The problem is not the ads, nor the platform it’s probably not even the fault of the designers and content creators you employ.
Most businesses, once sold on the idea of spending money on advertising in the first place, will spend considerable time and effort on crafting the best ad campaign they can afford. In some cases large budgets will be handed over, albeit reluctantly to the ad agency or design team to get high-quality imagery and video, to tell the business’s story, to lay bare your “why”. (another terribly overused cliche- thanx Simon!)
All this money invariably leads to interested potential customers engaging with the company, asking questions about the product or service or requesting pricing information. Exactly as scripted by the creative teams behind the campaign.

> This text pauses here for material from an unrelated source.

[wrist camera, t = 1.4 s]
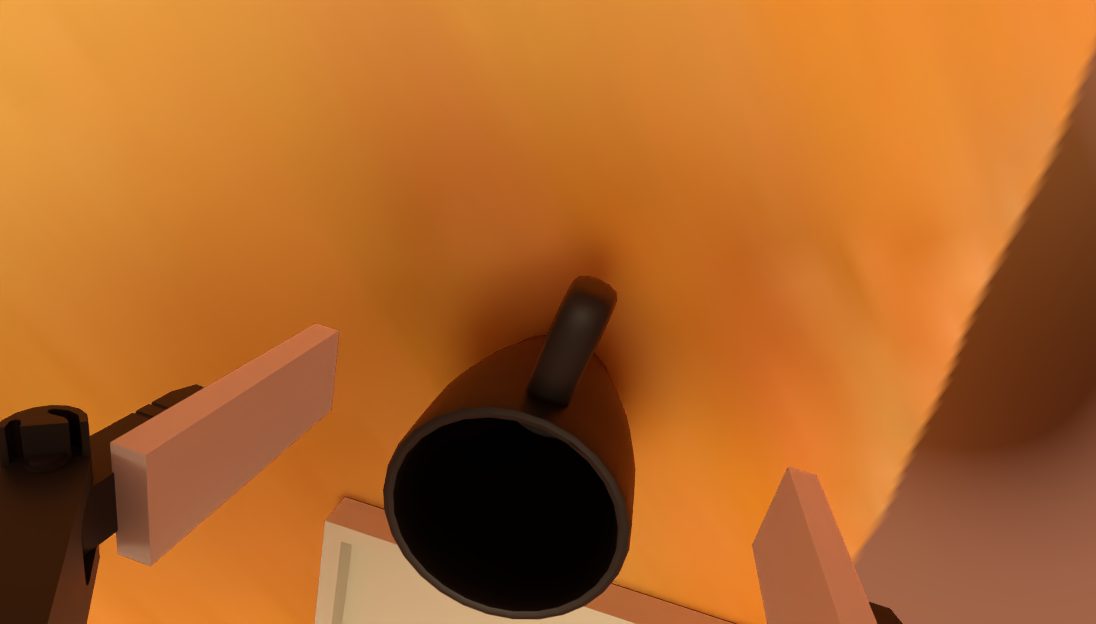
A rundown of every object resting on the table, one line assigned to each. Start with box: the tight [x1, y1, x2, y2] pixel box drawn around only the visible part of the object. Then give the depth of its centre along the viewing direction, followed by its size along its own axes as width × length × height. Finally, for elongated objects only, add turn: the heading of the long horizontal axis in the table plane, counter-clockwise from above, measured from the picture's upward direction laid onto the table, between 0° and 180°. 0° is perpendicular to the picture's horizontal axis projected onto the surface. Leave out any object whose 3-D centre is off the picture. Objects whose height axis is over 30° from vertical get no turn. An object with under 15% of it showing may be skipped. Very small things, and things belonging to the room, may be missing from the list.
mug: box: [383, 276, 635, 620], centre depth 22 cm, size 8×12×10 cm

And that is where it all comes crashing down.
This is where so many businesses go horribly wrong. Having spent a large sum on lead acquisitions, those leads are bludgeoned to death by untrained, unhelpful and down right useless internal sales teams who could not care less what that lead cost to acquire and certainly don’t appear to want to help the inquirer.
It is truly astounding to see this happen repeatedly in both large and small businesses. The sales teams do not understand how to correctly guide a genuine sales lead from a simple enquiry to a completed sale. Leads are wasted and the prospect buys the same product or service from the competitor who took time to answer their questions satisfactorily.
“No sorry” should be banned from all sales team lists of potential responses to potential customers. Never, ever say “no..” or “we can’t..” unless of course, the lead was completely unrelated to the product or service offered.
By simply replacing a short negative response with an alternative you keep the communication open and get to find out more about the customer and what it is they actually need.
Instead of “sorry we don’t do that” try “We offer this option which is very similar to…” or instead of “sorry, we don’t have stock” try “Stock will be arriving on…can I send you the item when it arrives?” , Hopefully, by keeping communication lines open you will find out that you do have a viable solution that could suit their requirements.
Leads are expensive to acquire, don’t entrust them to a weak team!
"No sorry" should be banned from all sales team lists of potential responses.